Du musst Medikamente nicht abrupt absetzen. Oft reichen einige einfache Schritte, um Risiken zu reduzieren:

  • Überprüfe deine Mittel regelmäßig – auch OTC-Präparate (frei verkäufliche Medikamente).
  • Nutze die kleinste wirksame Dosis und nur so lange wie nötig.
  • Lies Etiketten sorgfältig, damit du denselben Wirkstoff nicht doppelt aus verschiedenen Produkten einnimmst.
  • Probiere, wenn möglich, nicht-medikamentöse Alternativen (z. B. Schlafhygiene, Bewegung, Wärme/Kälte).
  • Sprich mit einer medizinischen Fachperson, wenn Beschwerden anhalten oder du unsicher bist.
  • Setze auf Grundlagen, die oft unterschätzt werden: ausgewogene Ernährung, ausreichend Trinken, regelmäßige Aktivität und guter Schlaf.

Fazit

Häufig genutzte Medikamente wie Diphenhydramin, NSAR (Ibuprofen & Co.), Benzodiazepine, Z-Drugs und Paracetamol helfen täglich Millionen Menschen. Gleichzeitig kann eine häufige, unreflektierte Einnahme unerwartete Folgen haben – von Stürzen über Organbelastungen bis hin zu Abhängigkeit.
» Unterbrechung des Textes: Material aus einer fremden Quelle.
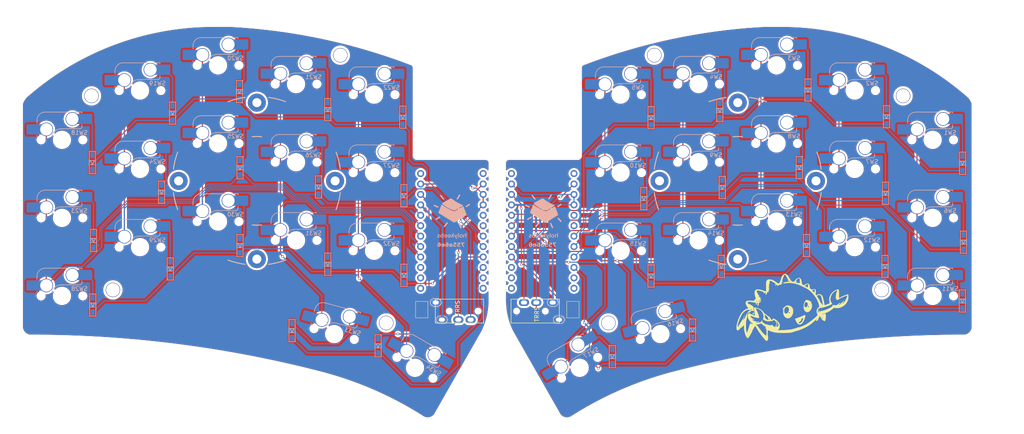
<source format=kicad_pcb>
(kicad_pcb
	(version 20240108)
	(generator "pcbnew")
	(generator_version "8.0")
	(general
		(thickness 1.6)
		(legacy_teardrops no)
	)
	(paper "A4")
	(title_block
		(title "sweeq mx")
		(date "2023-09-06")
		(rev ".2")
		(company "idank")
	)
	(layers
		(0 "F.Cu" signal)
		(31 "B.Cu" signal)
		(32 "B.Adhes" user "B.Adhesive")
		(33 "F.Adhes" user "F.Adhesive")
		(34 "B.Paste" user)
		(35 "F.Paste" user)
		(36 "B.SilkS" user "B.Silkscreen")
		(37 "F.SilkS" user "F.Silkscreen")
		(38 "B.Mask" user)
		(39 "F.Mask" user)
		(40 "Dwgs.User" user "User.Drawings")
		(41 "Cmts.User" user "User.Comments")
		(42 "Eco1.User" user "User.Eco1")
		(43 "Eco2.User" user "User.Eco2")
		(44 "Edge.Cuts" user)
		(45 "Margin" user)
		(46 "B.CrtYd" user "B.Courtyard")
		(47 "F.CrtYd" user "F.Courtyard")
		(48 "B.Fab" user)
		(49 "F.Fab" user)
	)
	(setup
		(stackup
			(layer "F.SilkS"
				(type "Top Silk Screen")
			)
			(layer "F.Paste"
				(type "Top Solder Paste")
			)
			(layer "F.Mask"
				(type "Top Solder Mask")
				(thickness 0.01)
			)
			(layer "F.Cu"
				(type "copper")
				(thickness 0.035)
			)
			(layer "dielectric 1"
				(type "core")
				(thickness 1.51)
				(material "FR4")
				(epsilon_r 4.5)
				(loss_tangent 0.02)
			)
			(layer "B.Cu"
				(type "copper")
				(thickness 0.035)
			)
			(layer "B.Mask"
				(type "Bottom Solder Mask")
				(thickness 0.01)
			)
			(layer "B.Paste"
				(type "Bottom Solder Paste")
			)
			(layer "B.SilkS"
				(type "Bottom Silk Screen")
			)
			(copper_finish "None")
			(dielectric_constraints no)
		)
		(pad_to_mask_clearance 0.2)
		(allow_soldermask_bridges_in_footprints no)
		(aux_axis_origin 145.73 12.66)
		(pcbplotparams
			(layerselection 0x00010f0_ffffffff)
			(plot_on_all_layers_selection 0x0000000_00000000)
			(disableapertmacros no)
			(usegerberextensions yes)
			(usegerberattributes no)
			(usegerberadvancedattributes no)
			(creategerberjobfile no)
			(dashed_line_dash_ratio 12.000000)
			(dashed_line_gap_ratio 3.000000)
			(svgprecision 6)
			(plotframeref no)
			(viasonmask no)
			(mode 1)
			(useauxorigin no)
			(hpglpennumber 1)
			(hpglpenspeed 20)
			(hpglpendiameter 15.000000)
			(pdf_front_fp_property_popups yes)
			(pdf_back_fp_property_popups yes)
			(dxfpolygonmode yes)
			(dxfimperialunits yes)
			(dxfusepcbnewfont yes)
			(psnegative no)
			(psa4output no)
			(plotreference yes)
			(plotvalue yes)
			(plotfptext yes)
			(plotinvisibletext no)
			(sketchpadsonfab no)
			(subtractmaskfromsilk no)
			(outputformat 1)
			(mirror no)
			(drillshape 0)
			(scaleselection 1)
			(outputdirectory "./gerber-right/")
		)
	)
	(net 0 "")
	(net 1 "row0")
	(net 2 "row1")
	(net 3 "Net-(D1-A)")
	(net 4 "row2")
	(net 5 "Net-(D2-A)")
	(net 6 "row3")
	(net 7 "Net-(D3-A)")
	(net 8 "Net-(D4-A)")
	(net 9 "Net-(D5-A)")
	(net 10 "row0_l")
	(net 11 "Net-(D6-A)")
	(net 12 "Net-(D7-A)")
	(net 13 "Net-(D8-A)")
	(net 14 "Net-(D9-A)")
	(net 15 "Net-(D10-A)")
	(net 16 "Net-(D11-A)")
	(net 17 "row1_l")
	(net 18 "Net-(D12-A)")
	(net 19 "Net-(D13-A)")
	(net 20 "Net-(D14-A)")
	(net 21 "Net-(D15-A)")
	(net 22 "Net-(D16-A)")
	(net 23 "GND")
	(net 24 "VCC")
	(net 25 "col0")
	(net 26 "col1")
	(net 27 "col2")
	(net 28 "col3")
	(net 29 "col4")
	(net 30 "Net-(D17-A)")
	(net 31 "data")
	(net 32 "reset")
	(net 33 "row2_l")
	(net 34 "Net-(D18-A)")
	(net 35 "Net-(D19-A)")
	(net 36 "Net-(D20-A)")
	(net 37 "Net-(D21-A)")
	(net 38 "Net-(D22-A)")
	(net 39 "Net-(D23-A)")
	(net 40 "Net-(D24-A)")
	(net 41 "Net-(D25-A)")
	(net 42 "Net-(D26-A)")
	(net 43 "Net-(D27-A)")
	(net 44 "Net-(D28-A)")
	(net 45 "Net-(D29-A)")
	(net 46 "row3_l")
	(net 47 "Net-(D30-A)")
	(net 48 "Net-(D31-A)")
	(net 49 "Net-(D32-A)")
	(net 50 "Net-(D33-A)")
	(net 51 "Net-(D34-A)")
	(net 52 "unconnected-(J1-PadA)")
	(net 53 "unconnected-(J2-PadA)")
	(net 54 "data_l")
	(net 55 "reset_l")
	(net 56 "col0_l")
	(net 57 "col1_l")
	(net 58 "col2_l")
	(net 59 "col3_l")
	(net 60 "col4_l")
	(net 61 "unconnected-(U1-3{slash}D0{slash}SCL-Pad6)")
	(net 62 "unconnected-(U1-B6{slash}10-Pad13)")
	(net 63 "unconnected-(U1-2{slash}D1{slash}SDA-Pad5)")
	(net 64 "unconnected-(U1-9{slash}B5-Pad12)")
	(net 65 "unconnected-(U1-8{slash}B4-Pad11)")
	(net 66 "unconnected-(U1-TX0{slash}D3-Pad1)")
	(net 67 "unconnected-(U1-B2{slash}16-Pad14)")
	(net 68 "unconnected-(U1-RAW-Pad24)")
	(net 69 "unconnected-(U2-RAW-Pad24)")
	(net 70 "unconnected-(U1-B3{slash}14-Pad15)")
	(net 71 "unconnected-(U2-B6{slash}10-Pad13)")
	(net 72 "unconnected-(U2-9{slash}B5-Pad12)")
	(net 73 "unconnected-(U2-B2{slash}16-Pad14)")
	(net 74 "unconnected-(U2-8{slash}B4-Pad11)")
	(net 75 "unconnected-(U2-3{slash}D0{slash}SCL-Pad6)")
	(net 76 "unconnected-(U2-TX0{slash}D3-Pad1)")
	(net 77 "unconnected-(U2-B3{slash}14-Pad15)")
	(net 78 "unconnected-(U2-2{slash}D1{slash}SDA-Pad5)")
	(net 79 "VCC_l")
	(net 80 "GND_l")
	(footprint "holykeebs:footprint (4)" (layer "F.Cu") (at 211.449233 94.075962))
	(footprint "holykeebs:M2_SPACER" (layer "F.Cu") (at 101.66177 32.560305))
	(footprint "kbd:MJ-4PP-9_1side" (layer "F.Cu") (at 143.079233 94.875962 90))
	(footprint "holykeebs:M2_SPACER" (layer "F.Cu") (at 46.28977 89.710305))
	(footprint "kbd:Tenting_Puck2" (layer "F.Cu") (at 198.42977 63.167305))
	(footprint "holykeebs:M2_SPACER" (layer "F.Cu") (at 238.68877 42.466305))
	(footprint "holykeebs:RSW_2PIN_SMD" (layer "F.Cu") (at 121.48154 94.51 -90))
	(footprint "holykeebs:M2_SPACER" (layer "F.Cu") (at 178.10977 32.560305))
	(footprint "holykeebs:M2_SPACER" (layer "F.Cu") (at 166.94154 97.76))
	(footprint "kbd:Tenting_Puck2" (layer "F.Cu") (at 81.34177 63.167305))
	(footprint "holykeebs:ProMicro_1mm_holes" (layer "F.Cu") (at 150.943028 75.861452))
	(footprint "holykeebs:M2_SPACER" (layer "F.Cu") (at 112.83 97.76))
	(footprint "kbd:MJ-4PP-9_1side" (layer "F.Cu") (at 136.688512 94.871452 -90))
	(footprint "holykeebs:RSW_2PIN_SMD" (layer "F.Cu") (at 158.29 94.51 -90))
	(footprint "holykeebs:M2_SPACER" (layer "F.Cu") (at 41.08277 42.466305))
	(footprint "holykeebs:footprint (4)" (layer "F.Cu") (at 211.449233 94.075962))
	(footprint "holykeebs:ProMicro_1mm_holes" (layer "F.Cu") (at 128.828512 75.861452))
	(footprint "holykeebs:M2_SPACER" (layer "F.Cu") (at 233.48177 89.710305))
	(footprint "kbd:D3_SMD_v2" (layer "B.Cu") (at 58.13777 65.914305 90))
	(footprint "PCM_marbastlib-mx:SW_MX_HS_CPG151101S11_1u" (layer "B.Cu") (at 207.88577 73.068305 180))
	(footprint "kbd:D3_SMD_v2"
		(layer "B.Cu")
		(uuid "132c945d-9243-4599-8c58-3bd4e233fe2a")
		(at 98.60777 45.824305 90)
		(descr "Resitance 3 pas")
		(tags "R")
		(property "Reference" "D21"
			(at 0.5 0 90)
			(layer "B.Fab")
			(hide yes)
			(uuid "c37377d5-62bf-41ad-9bc2-1d92174530f2")
			(effects
				(font
					(size 0.5 0.5)
					(thickness 0.125)
				)
				(justify mirror)
			)
		)
		(property "Value" "D"
			(at -0.6 0 90)
			(layer "B.Fab")
			(hide yes)
			(uuid "8b123c11-79b7-4296-a015-6358c09b4a34")
			(effects
				(font
					(size 0.5 0.5)
					(thickness 0.125)
				)
				(justify mirror)
			)
		)
		(property "Footprint" "kbd:D3_SMD_v2"
			(at 0 0 90)
			(unlocked yes)
			(layer "F.Fab")
			(hide yes)
			(uuid "84e3f27e-dc0f-4e47-b020-29bab1af0784")
			(effects
				(font
					(size 1.27 1.27)
				)
			)
		)
		(property "Datasheet" ""
... [1956427 chars truncated]
</source>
Dass viele Ärztinnen und Ärzte diese Mittel für sich selbst nur mit Bedacht verwenden, liegt an ihrem Wissen über Nutzen und Risiken. Der beste Weg ist ein informierter, maßvoller Einsatz – kombiniert mit gesunden Gewohnheiten, die langfristig die Abhängigkeit von Medikamenten im Alltag verringern können.